© Dr. Neil Stanley 2013-2024
‘Sleeping together’ or ‘Sleeping together’
It is an interesting fact that we use the phrase to ‘sleep with’ to mean both sharing a bed and to have sex, when surely
actually falling asleep during sex would not be considered the ‘done thing’. But have you ever wondered when the
phrase to ‘sleep with’ started to also mean to ‘have sex with’? Well, it isn't some 19th century euphemism designed to
protect one’s sensibilities, but pure Anglo-Saxon, the first known usage of the phrase is in King Alfred’s Prologue to the
Laws of England, written approx. 890AD, where he translates Exodus 22 verse 16 as:
Gif hwa fæmnan beswice unbeweddode ┐ hire midslæpe, forgielde hie ┐ hæbbe hi siððan him to wife
In modern English this can be given as; “If anyone seduces an unbetrothed virgin, and sleeps with her, let him pay her
and have her thereafter as a wife to him”. After this the phrase appears to have been used infrequently and then
seemingly for around 400 years (approx. 1300 to 1750) it seems to have disappeared altogether from the written record
being replaced by the phrase to ‘lie with’ (hence the King James Bible’s (1611) version of the above verse “And if a man
entice a maide that is not betrothed, and lie with her, he shall surely endow her to be his wife”).
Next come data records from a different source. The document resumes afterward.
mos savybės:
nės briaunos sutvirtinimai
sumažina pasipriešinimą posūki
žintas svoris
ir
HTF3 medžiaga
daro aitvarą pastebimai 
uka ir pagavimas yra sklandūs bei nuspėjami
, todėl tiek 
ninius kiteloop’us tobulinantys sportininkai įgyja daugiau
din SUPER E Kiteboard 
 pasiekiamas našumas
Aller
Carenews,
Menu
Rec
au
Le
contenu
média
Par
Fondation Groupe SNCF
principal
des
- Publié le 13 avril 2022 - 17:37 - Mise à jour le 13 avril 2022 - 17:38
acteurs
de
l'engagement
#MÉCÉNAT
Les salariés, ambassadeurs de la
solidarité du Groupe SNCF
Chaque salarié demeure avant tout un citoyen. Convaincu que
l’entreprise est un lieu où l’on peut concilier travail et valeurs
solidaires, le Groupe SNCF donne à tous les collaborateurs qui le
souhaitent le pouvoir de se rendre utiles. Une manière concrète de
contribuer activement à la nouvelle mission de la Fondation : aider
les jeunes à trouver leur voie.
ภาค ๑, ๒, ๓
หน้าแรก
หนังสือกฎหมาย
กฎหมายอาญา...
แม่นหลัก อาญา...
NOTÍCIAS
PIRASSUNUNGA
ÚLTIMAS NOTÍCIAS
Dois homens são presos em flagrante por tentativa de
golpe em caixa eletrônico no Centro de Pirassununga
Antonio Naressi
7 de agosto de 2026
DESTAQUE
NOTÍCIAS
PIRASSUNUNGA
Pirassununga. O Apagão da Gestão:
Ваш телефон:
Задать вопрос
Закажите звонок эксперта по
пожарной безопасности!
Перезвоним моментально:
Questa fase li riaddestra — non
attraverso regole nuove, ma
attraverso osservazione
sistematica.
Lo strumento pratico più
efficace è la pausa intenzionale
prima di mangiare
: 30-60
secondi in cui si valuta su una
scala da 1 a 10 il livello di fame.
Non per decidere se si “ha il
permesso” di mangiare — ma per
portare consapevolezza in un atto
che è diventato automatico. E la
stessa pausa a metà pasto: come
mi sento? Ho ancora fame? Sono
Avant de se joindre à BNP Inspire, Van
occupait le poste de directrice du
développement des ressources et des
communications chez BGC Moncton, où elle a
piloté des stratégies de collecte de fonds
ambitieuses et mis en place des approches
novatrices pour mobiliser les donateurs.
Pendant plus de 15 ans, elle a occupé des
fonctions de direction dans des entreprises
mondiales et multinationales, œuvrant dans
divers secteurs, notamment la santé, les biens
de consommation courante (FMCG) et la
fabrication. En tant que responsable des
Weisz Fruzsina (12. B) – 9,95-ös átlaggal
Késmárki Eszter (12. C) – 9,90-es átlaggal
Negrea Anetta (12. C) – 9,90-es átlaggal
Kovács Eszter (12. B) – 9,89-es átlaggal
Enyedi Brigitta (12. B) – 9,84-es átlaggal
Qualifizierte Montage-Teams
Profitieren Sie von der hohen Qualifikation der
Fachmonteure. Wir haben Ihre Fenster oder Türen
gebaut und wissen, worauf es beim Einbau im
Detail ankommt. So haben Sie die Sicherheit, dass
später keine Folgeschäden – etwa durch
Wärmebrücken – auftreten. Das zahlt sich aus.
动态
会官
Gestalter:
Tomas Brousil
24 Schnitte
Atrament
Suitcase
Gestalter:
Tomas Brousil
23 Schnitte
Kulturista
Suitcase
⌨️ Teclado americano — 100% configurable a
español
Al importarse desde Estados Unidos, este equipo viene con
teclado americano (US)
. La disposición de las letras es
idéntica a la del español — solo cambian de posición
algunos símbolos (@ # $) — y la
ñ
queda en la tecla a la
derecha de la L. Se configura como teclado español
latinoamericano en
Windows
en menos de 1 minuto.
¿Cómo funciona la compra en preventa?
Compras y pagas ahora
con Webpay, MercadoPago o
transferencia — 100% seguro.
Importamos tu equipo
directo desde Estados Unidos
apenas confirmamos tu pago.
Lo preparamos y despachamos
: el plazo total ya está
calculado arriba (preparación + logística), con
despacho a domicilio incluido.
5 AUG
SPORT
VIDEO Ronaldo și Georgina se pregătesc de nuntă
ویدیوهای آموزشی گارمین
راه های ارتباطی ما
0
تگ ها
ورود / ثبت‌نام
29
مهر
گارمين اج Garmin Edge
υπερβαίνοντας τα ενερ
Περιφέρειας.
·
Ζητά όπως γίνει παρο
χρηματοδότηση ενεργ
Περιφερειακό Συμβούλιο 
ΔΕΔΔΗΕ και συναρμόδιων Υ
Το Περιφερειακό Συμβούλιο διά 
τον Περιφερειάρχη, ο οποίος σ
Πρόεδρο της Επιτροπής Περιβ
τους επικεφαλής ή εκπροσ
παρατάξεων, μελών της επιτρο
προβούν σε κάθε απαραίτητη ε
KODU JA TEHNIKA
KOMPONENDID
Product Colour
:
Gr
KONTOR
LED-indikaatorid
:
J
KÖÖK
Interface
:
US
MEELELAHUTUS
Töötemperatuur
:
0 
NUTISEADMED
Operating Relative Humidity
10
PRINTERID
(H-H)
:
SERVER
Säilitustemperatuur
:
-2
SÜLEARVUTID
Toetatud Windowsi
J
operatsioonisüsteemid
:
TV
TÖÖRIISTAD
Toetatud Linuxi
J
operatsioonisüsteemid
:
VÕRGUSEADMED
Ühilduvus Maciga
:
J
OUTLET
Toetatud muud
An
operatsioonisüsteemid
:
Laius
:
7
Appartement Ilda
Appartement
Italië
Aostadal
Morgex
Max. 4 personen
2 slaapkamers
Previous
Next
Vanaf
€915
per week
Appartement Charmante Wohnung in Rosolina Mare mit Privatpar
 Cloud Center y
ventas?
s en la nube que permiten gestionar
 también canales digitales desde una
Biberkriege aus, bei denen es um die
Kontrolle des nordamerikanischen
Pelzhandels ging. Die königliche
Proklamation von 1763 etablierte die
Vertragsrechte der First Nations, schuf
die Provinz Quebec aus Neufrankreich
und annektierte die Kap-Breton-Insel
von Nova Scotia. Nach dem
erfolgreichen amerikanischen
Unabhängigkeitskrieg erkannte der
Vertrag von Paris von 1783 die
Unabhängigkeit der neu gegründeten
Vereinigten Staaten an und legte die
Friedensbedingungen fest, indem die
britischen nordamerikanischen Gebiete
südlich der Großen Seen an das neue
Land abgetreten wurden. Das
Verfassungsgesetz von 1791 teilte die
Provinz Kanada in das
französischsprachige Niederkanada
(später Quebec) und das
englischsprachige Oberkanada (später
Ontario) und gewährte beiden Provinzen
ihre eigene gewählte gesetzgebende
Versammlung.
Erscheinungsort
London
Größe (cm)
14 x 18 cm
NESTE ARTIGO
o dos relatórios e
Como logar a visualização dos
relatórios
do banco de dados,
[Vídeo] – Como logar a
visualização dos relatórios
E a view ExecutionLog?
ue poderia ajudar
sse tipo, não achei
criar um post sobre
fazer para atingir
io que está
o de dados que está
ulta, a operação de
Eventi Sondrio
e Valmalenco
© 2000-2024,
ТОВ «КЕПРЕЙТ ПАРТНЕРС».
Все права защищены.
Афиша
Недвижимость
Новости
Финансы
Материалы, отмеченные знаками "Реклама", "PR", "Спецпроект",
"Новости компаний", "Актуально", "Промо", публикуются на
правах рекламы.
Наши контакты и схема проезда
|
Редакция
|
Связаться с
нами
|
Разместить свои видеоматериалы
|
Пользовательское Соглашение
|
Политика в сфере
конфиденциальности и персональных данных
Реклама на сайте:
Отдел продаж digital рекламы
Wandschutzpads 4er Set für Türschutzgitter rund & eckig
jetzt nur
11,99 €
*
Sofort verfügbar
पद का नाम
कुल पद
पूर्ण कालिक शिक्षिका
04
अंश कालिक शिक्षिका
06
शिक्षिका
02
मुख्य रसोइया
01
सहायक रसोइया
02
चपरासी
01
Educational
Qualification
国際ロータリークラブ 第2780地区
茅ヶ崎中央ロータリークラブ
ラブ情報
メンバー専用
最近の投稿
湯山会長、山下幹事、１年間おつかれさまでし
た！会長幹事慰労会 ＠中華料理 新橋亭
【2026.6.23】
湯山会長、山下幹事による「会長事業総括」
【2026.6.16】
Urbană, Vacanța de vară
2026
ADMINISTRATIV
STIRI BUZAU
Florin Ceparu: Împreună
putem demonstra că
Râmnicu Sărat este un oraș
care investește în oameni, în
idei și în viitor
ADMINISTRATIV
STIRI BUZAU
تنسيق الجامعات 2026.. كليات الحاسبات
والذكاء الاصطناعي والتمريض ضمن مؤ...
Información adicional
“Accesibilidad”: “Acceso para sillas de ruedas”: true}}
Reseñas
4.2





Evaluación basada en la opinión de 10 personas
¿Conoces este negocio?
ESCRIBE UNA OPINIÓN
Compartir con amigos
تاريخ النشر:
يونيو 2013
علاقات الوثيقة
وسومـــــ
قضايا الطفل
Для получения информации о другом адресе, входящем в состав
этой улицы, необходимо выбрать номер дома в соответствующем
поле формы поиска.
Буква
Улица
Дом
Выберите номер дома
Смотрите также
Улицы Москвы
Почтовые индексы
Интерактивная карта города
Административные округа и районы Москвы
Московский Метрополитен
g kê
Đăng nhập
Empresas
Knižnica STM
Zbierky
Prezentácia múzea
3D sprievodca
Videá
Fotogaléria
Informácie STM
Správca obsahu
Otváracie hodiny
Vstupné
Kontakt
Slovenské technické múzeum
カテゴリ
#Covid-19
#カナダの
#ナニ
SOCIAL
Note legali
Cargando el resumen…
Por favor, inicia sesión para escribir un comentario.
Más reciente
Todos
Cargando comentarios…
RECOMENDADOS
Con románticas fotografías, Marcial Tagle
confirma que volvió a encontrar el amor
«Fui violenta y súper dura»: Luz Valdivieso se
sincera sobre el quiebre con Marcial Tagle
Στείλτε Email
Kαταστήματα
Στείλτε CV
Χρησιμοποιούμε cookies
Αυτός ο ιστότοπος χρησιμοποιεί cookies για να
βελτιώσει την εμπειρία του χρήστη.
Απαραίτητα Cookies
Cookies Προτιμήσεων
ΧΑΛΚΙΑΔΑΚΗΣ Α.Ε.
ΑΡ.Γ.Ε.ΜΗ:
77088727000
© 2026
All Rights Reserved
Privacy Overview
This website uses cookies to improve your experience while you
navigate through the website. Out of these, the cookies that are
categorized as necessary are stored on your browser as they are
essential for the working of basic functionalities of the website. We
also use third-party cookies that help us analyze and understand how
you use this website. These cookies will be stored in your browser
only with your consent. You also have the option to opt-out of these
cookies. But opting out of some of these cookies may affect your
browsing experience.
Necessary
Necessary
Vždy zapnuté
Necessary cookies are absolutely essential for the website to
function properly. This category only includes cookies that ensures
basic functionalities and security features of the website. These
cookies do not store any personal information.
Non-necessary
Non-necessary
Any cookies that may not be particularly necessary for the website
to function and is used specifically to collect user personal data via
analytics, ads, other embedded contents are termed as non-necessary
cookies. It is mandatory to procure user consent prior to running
The first modern usage
of the phrase, according to the Oxford English Dictionary, is from 1819 in Shelley’s Cenci, Act 1, Scene 3, where the line
‘Whilst she he loved was sleeping with his rival’ is used. So although the phrase is an ancient one the fact it was rarely
used shows that for most of our recorded history sleep was not explicitly connected with sex as it is perhaps nowadays.
In the past we would all sleep together; men, women, children, animals and any passing strangers and so sleep was
about sleep and sex was something separate. Nowadays you can ‘sleep with’ someone (i.e. have sex) but you don’t
have to ‘sleep with’ them (i.e. share a bed and sleep), indeed sharing a bed and sleeping with someone is actually seen
by many as being the more intimate act.